2. The Methods section refers to both four age groups and “five predefined age groups.” This inconsistency should be corrected to ensure clarity and internal consistency.
3. The Conclusions section refers to participants with “more than 10 years” of training experience, whereas the analysis categorizes training history as “>5 years.” This appears to be an error and must be corrected.
4. The individualized risk estimate presented in the Discussion should be clarified to avoid potential overinterpretation of model-derived probabilities.
Author Response
- The manuscript states that 645 participants were included, but the Methods section indicates that 642 completed the survey. These numbers must be reconciled and consistently reported throughout the manuscript.

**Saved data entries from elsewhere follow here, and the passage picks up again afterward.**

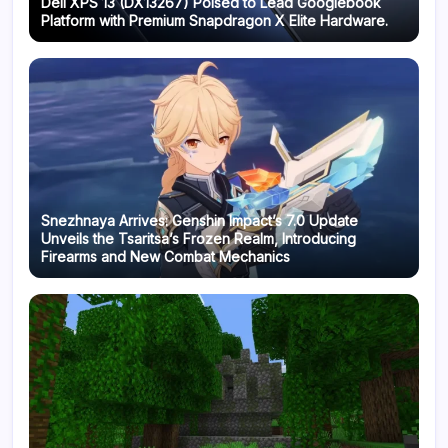
Dell XPS 13 (DX13267) Poised to Lead Googlebook
Platform with Premium Snapdragon X Elite Hardware.
Snezhnaya Arrives: Genshin Impact’s 7.0 Update
Unveils the Tsaritsa’s Frozen Realm, Introducing
Firearms and New Combat Mechanics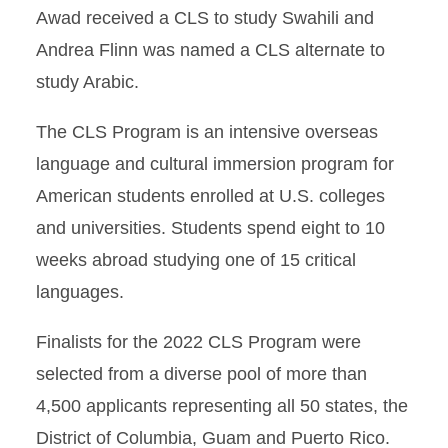
Awad received a CLS to study Swahili and
Andrea Flinn was named a CLS alternate to
study Arabic.
The CLS Program is an intensive overseas
language and cultural immersion program for
American students enrolled at U.S. colleges
and universities. Students spend eight to 10
weeks abroad studying one of 15 critical
languages.
Finalists for the 2022 CLS Program were
selected from a diverse pool of more than
4,500 applicants representing all 50 states, the
District of Columbia, Guam and Puerto Rico.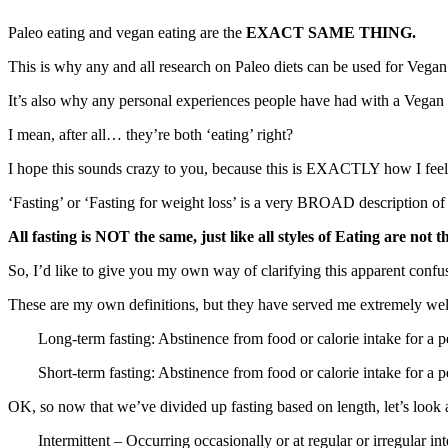
Paleo eating and vegan eating are the
EXACT SAME THING.
This is why any and all research on Paleo diets can be used for Vegan 
It’s also why any personal experiences people have had with a Vegan d
I mean, after all… they’re both ‘eating’ right?
I hope this sounds crazy to you, because this is EXACTLY how I feel w
‘Fasting’ or ‘Fasting for weight loss’ is a very BROAD description of a 
All fasting is NOT the same, just like all styles of Eating are not t
So, I’d like to give you my own way of clarifying this apparent confu
These are my own definitions, but they have served me extremely we
Long-term fasting: Abstinence from food or calorie intake for a p
Short-term fasting: Abstinence from food or calorie intake for a p
OK, so now that we’ve divided up fasting based on length, let’s look 
Intermittent – Occurring occasionally or at regular or irregular i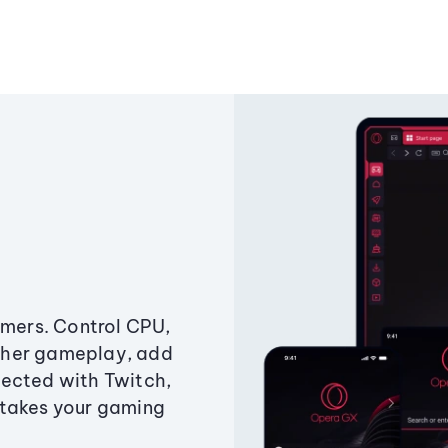
amers. Control CPU,
ther gameplay, add
ected with Twitch,
 takes your gaming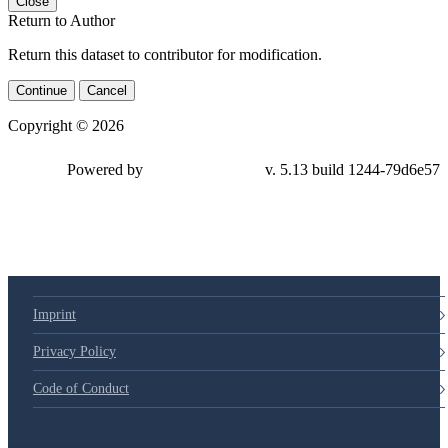
Close
Return to Author
Return this dataset to contributor for modification.
Continue
Cancel
Copyright © 2026
Powered by
v. 5.13 build 1244-79d6e57
Imprint
Privacy Policy
Code of Conduct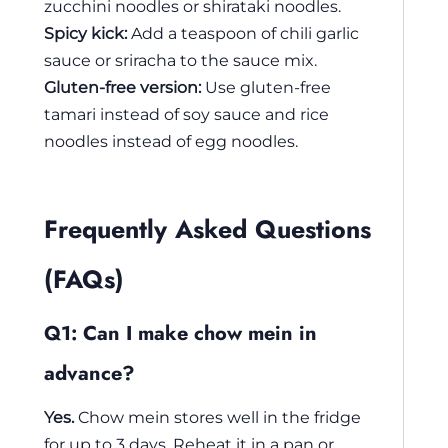
zucchini noodles or shirataki noodles.
Spicy kick:
Add a teaspoon of chili garlic
sauce or sriracha to the sauce mix.
Gluten-free version:
Use gluten-free
tamari instead of soy sauce and rice
noodles instead of egg noodles.
Frequently Asked Questions
(FAQs)
Q1: Can I make chow mein in
advance?
Yes.
Chow mein stores well in the fridge
for up to 3 days. Reheat it in a pan or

- The Methods section refers to both four age groups and “five predefined age groups.” This inconsistency should be corrected to ensure clarity and internal consistency.

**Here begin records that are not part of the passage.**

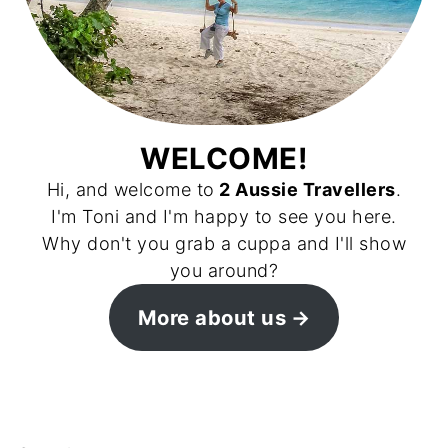
WELCOME!
Hi, and welcome to
2 Aussie Travellers
.
I'm Toni and I'm happy to see you here.
Why don't you grab a cuppa and I'll show
you around?
More about us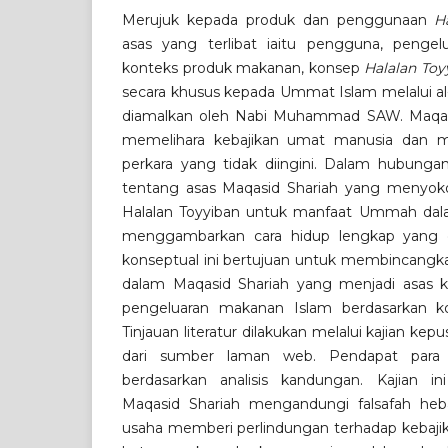
Merujuk kepada produk dan penggunaan
H
asas yang terlibat iaitu pengguna, pengel
konteks produk makanan, konsep
Halalan Toy
secara khusus kepada Ummat Islam melalui a
diamalkan oleh Nabi Muhammad SAW. Maqasi
memelihara kebajikan umat manusia dan me
perkara yang tidak diingini. Dalam hubungan
tentang asas Maqasid Shariah yang menyok
Halalan Toyyiban untuk manfaat Ummah d
menggambarkan cara hidup lengkap yang di
konseptual ini bertujuan untuk membincangka
dalam Maqasid Shariah yang menjadi asas
pengeluaran makanan Islam berdasarkan ko
Tinjauan literatur dilakukan melalui kajian ke
dari sumber laman web. Pendapat para sa
berdasarkan analisis kandungan. Kajian 
Maqasid Shariah mengandungi falsafah he
usaha memberi perlindungan terhadap kebaji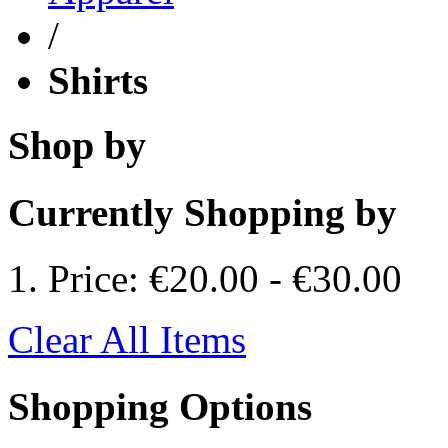
/
Shirts
Shop by
Currently Shopping by
Price:
€20.00
-
€30.00
Clear All Items
Shopping Options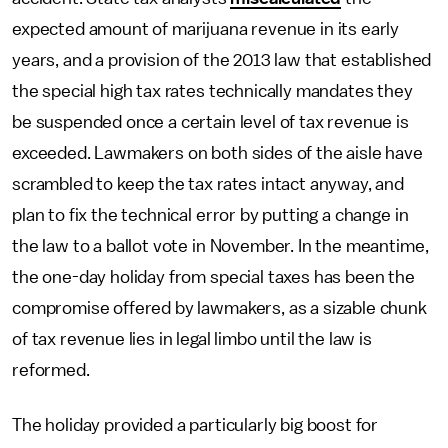
expected amount of marijuana revenue in its early
years, and a provision of the 2013 law that established
the special high tax rates technically mandates they
be suspended once a certain level of tax revenue is
exceeded. Lawmakers on both sides of the aisle have
scrambled to keep the tax rates intact anyway, and
plan to fix the technical error by putting a change in
the law to a ballot vote in November. In the meantime,
the one-day holiday from special taxes has been the
compromise offered by lawmakers, as a sizable chunk
of tax revenue lies in legal limbo until the law is
reformed.
The holiday provided a particularly big boost for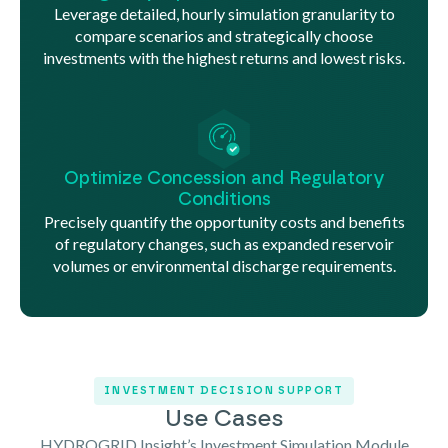
Leverage detailed, hourly simulation granularity to
compare scenarios and strategically choose
investments with the highest returns and lowest risks.
Optimize Concession and Regulatory
Conditions
Precisely quantify the opportunity costs and benefits
of regulatory changes, such as expanded reservoir
volumes or environmental discharge requirements.
INVESTMENT DECISION SUPPORT
Use Cases
HYDROGRID Insight’s Investment Simulation Module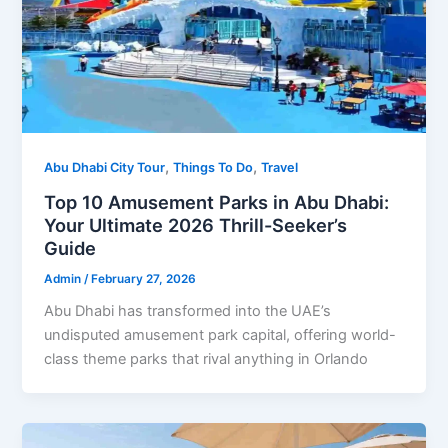
,
,
Abu Dhabi City Tour
Things To Do
Travel
Top 10 Amusement Parks in Abu Dhabi:
Your Ultimate 2026 Thrill-Seeker’s
Guide
Admin
/
February 27, 2026
Abu Dhabi has transformed into the UAE’s
undisputed amusement park capital, offering world-
class theme parks that rival anything in Orlando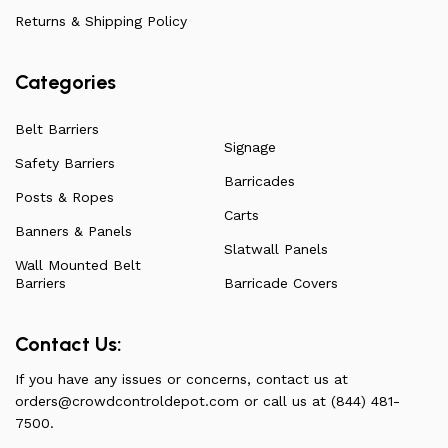
have to offer.
Returns & Shipping Policy
Categories
Belt Barriers
Signage
Safety Barriers
Barricades
Posts & Ropes
Carts
Banners & Panels
Slatwall Panels
Wall Mounted Belt
Barriers
Barricade Covers
Contact Us:
If you have any issues or concerns, contact us at
orders@crowdcontroldepot.com
or call us at (844) 481-
7500.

We thank the reviewer for the very careful reading of the manuscript. We have revised the text to reconcile the reported sample size and to ensure consistency between the number of participants included and those who completed the survey. In addition, the description of the age stratification has been corrected throughout the Methods and Results sections to consistently reflect the use of four predefined age groups. These inconsistencies were due to editing under a tight revision timeline and have now been carefully checked and harmonized across the manuscript
- The Conclusions section refers to participants with “more than 10 years” of training experience, whereas the analysis categorizes training history as “>5 years.” This appears to be an error and must be corrected.
Also revised
- The individualized risk estimate presented in the Discussion should be clarified to avoid potential overinterpretation of model-derived probabilities.
Thank you for this important comment. We agree that the individualized risk example could be misinterpreted as a precise prediction. We have revised the Discussion paragraph to clarify that the reported probability is a model-derived estimate intended for illustrative purposes only, based on the observed associations within the sample. We now explicitly state that these probabilities should not be interpreted as exact individual risk predictions, but rather as descriptive indications of relative likelihood within the study population, given the cross-sectional design and the limited set of predictors included in the model.